Several reproductive hormones are closely correlated with the ovarian reserve and the inevitable process of follicle depletion. Current methods for measuring ovarian reserve and predicting age at fertility loss and menopause include assessment of serum levels of FSH, inhibin B and anti-Mullerian hormone (AMH), which decreases ~10 years prior to menopause (van Rooij et al., 2004). AMH and FSH are direct and indirect reflections of follicle number, respectively. AMH is a member of the transforming growth factor-β superfamily; it suppresses the cyclical recruitment of primordial follicles into the pool of growing follicles and is specifically secreted by the granulosa cells of pre-antral and antral follicles in the ovary (Durlinger et al., 2002). Thus, AMH is present in proportion to the number of antral follicles. FSH on the other hand, is an indirect reflection of the follicle pool; it is a gonadotrophin secreted by the anterior pituitary in response to hypothalamic release of GnRH. It stimulates follicular growth and is a key component of the brain-pituitary-ovary axis (Gromoll and Simoni, 2005). FSH is sensitive to the inhibitory influence of inhibin B. Inhibin B is secreted by the granulosa cells of developing and early antral follicles. So as the number of follicles declines, so do inhibin levels and FSH begins to rise. Thus, there is an association between high FSH and low follicle number with ovarian aging.

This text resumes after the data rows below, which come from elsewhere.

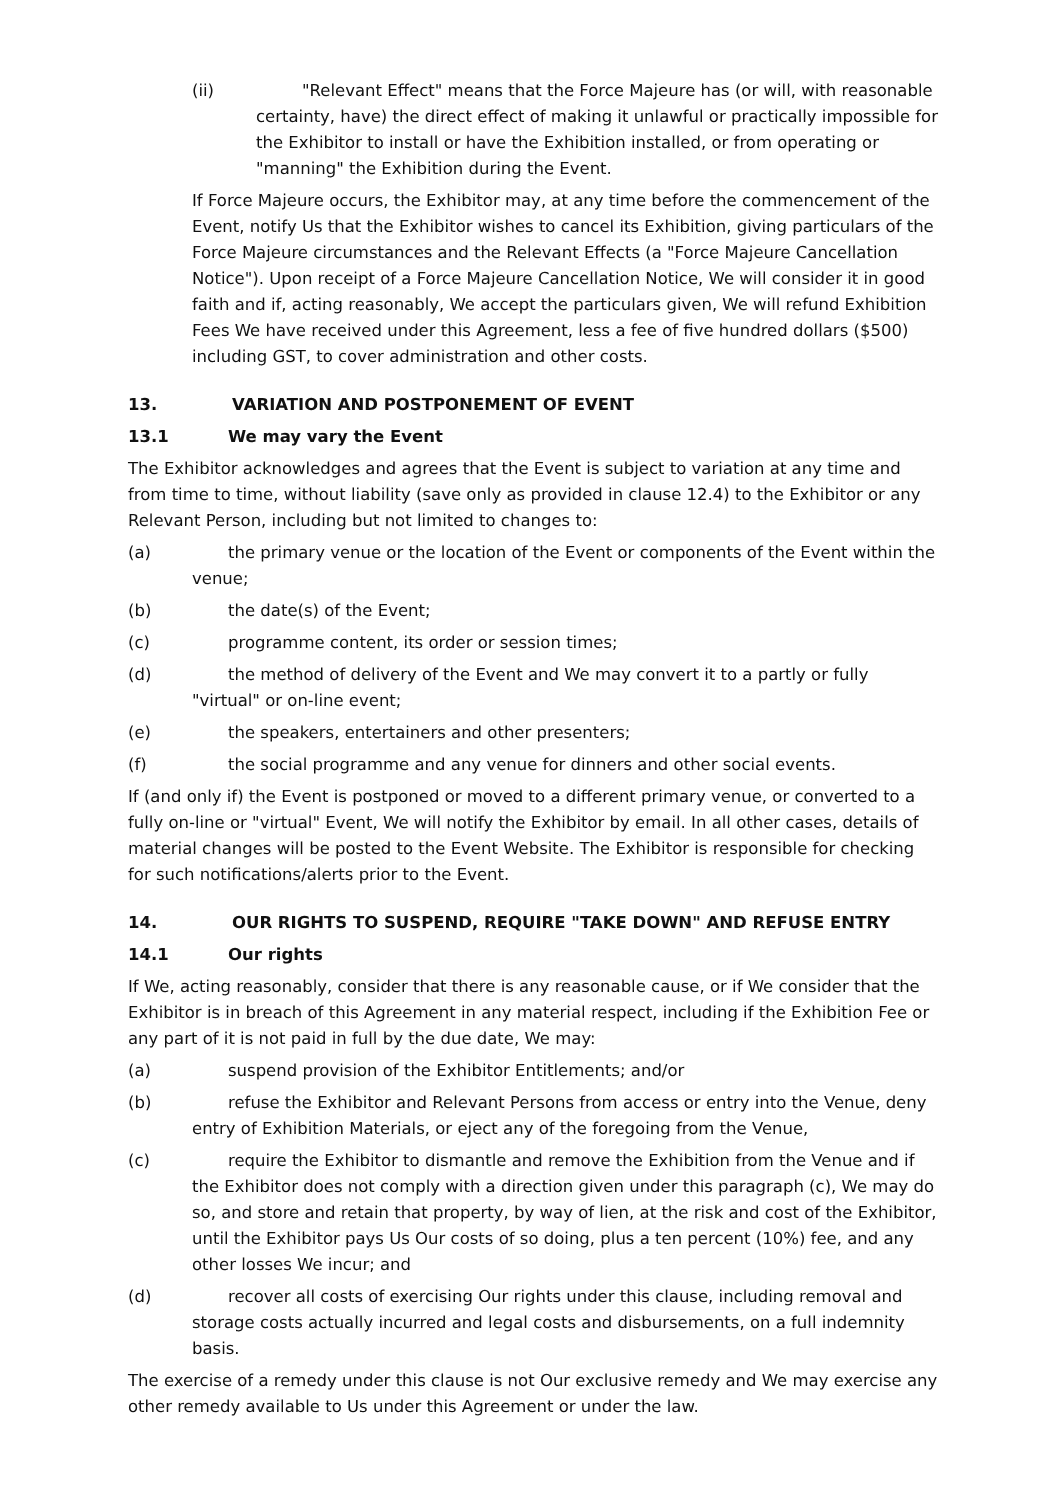(ii) "Relevant Effect" means that the Force Majeure has (or will, with reasonable certainty, have) the direct effect of making it unlawful or practically impossible for the Exhibitor to install or have the Exhibition installed, or from operating or "manning" the Exhibition during the Event.
If Force Majeure occurs, the Exhibitor may, at any time before the commencement of the Event, notify Us that the Exhibitor wishes to cancel its Exhibition, giving particulars of the Force Majeure circumstances and the Relevant Effects (a "Force Majeure Cancellation Notice"). Upon receipt of a Force Majeure Cancellation Notice, We will consider it in good faith and if, acting reasonably, We accept the particulars given, We will refund Exhibition Fees We have received under this Agreement, less a fee of five hundred dollars ($500) including GST, to cover administration and other costs.
13. VARIATION AND POSTPONEMENT OF EVENT
13.1 We may vary the Event
The Exhibitor acknowledges and agrees that the Event is subject to variation at any time and from time to time, without liability (save only as provided in clause 12.4) to the Exhibitor or any Relevant Person, including but not limited to changes to:
(a) the primary venue or the location of the Event or components of the Event within the venue;
(b) the date(s) of the Event;
(c) programme content, its order or session times;
(d) the method of delivery of the Event and We may convert it to a partly or fully "virtual" or on-line event;
(e) the speakers, entertainers and other presenters;
(f) the social programme and any venue for dinners and other social events.
If (and only if) the Event is postponed or moved to a different primary venue, or converted to a fully on-line or "virtual" Event, We will notify the Exhibitor by email. In all other cases, details of material changes will be posted to the Event Website. The Exhibitor is responsible for checking for such notifications/alerts prior to the Event.
14. OUR RIGHTS TO SUSPEND, REQUIRE "TAKE DOWN" AND REFUSE ENTRY
14.1 Our rights
If We, acting reasonably, consider that there is any reasonable cause, or if We consider that the Exhibitor is in breach of this Agreement in any material respect, including if the Exhibition Fee or any part of it is not paid in full by the due date, We may:
(a) suspend provision of the Exhibitor Entitlements; and/or
(b) refuse the Exhibitor and Relevant Persons from access or entry into the Venue, deny entry of Exhibition Materials, or eject any of the foregoing from the Venue,
(c) require the Exhibitor to dismantle and remove the Exhibition from the Venue and if the Exhibitor does not comply with a direction given under this paragraph (c), We may do so, and store and retain that property, by way of lien, at the risk and cost of the Exhibitor, until the Exhibitor pays Us Our costs of so doing, plus a ten percent (10%) fee, and any other losses We incur; and
(d) recover all costs of exercising Our rights under this clause, including removal and storage costs actually incurred and legal costs and disbursements, on a full indemnity basis.
The exercise of a remedy under this clause is not Our exclusive remedy and We may exercise any other remedy available to Us under this Agreement or under the law.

Antral follicle count (AFC), transvaginal ultrasound-guided assessment of follicles, is routinely performed during fertility assessments. We have recently analyzed the correlations of several hormonal markers and AFC with age in Caucasian women (unpublished data), finding that only AFC and AMH parallel the decline of follicles with age noted in histological ovarian specimens (Hansen et al., 2008). In contrast, FSH shows an inverse relationship with AFC and follicle number in vivo; as follicle number and AMH decline, FSH rises. It is noteworthy that both AMH and FSH levels are highly variable among women, even measured at the same point in the menstrual cycle.

The age of menopause has a strong heritability (Snieder et al., 1998; de Bruin et al., 2001; Murabito et al., 2005). Ovarian aging (OVA), which leads to menopause with the exhaustion of the follicular pool, also seems to have a genetic component (Rosen et al., 2010a). Genetic markers associated with ovarian reserve may have the advantage of providing better long-range predictions of risk for declining ovarian reserve. Thus, determining the genetic associations of rising FSH and declining AMH may allow for improved counseling regarding reproductive health and aging.

Most previous work has focused on measuring the reproductive events of menarche and menopause, or comparing ovarian reserve markers and their ability to predict reproductive outcomes in the context of infertile populations or small observational studies. Moreover, few studies have investigated the genes or variants associated with specific reproductive hormones. Therefore, we sought to identify genes and variants across the genome associated with hormonal markers of ovarian reserve in a multi-ethnic cohort recruited from the general population. We also sought to examine the effects of environmental or lifestyle factors including smoking and oral contraceptive use, on ovarian reserve phenotypes.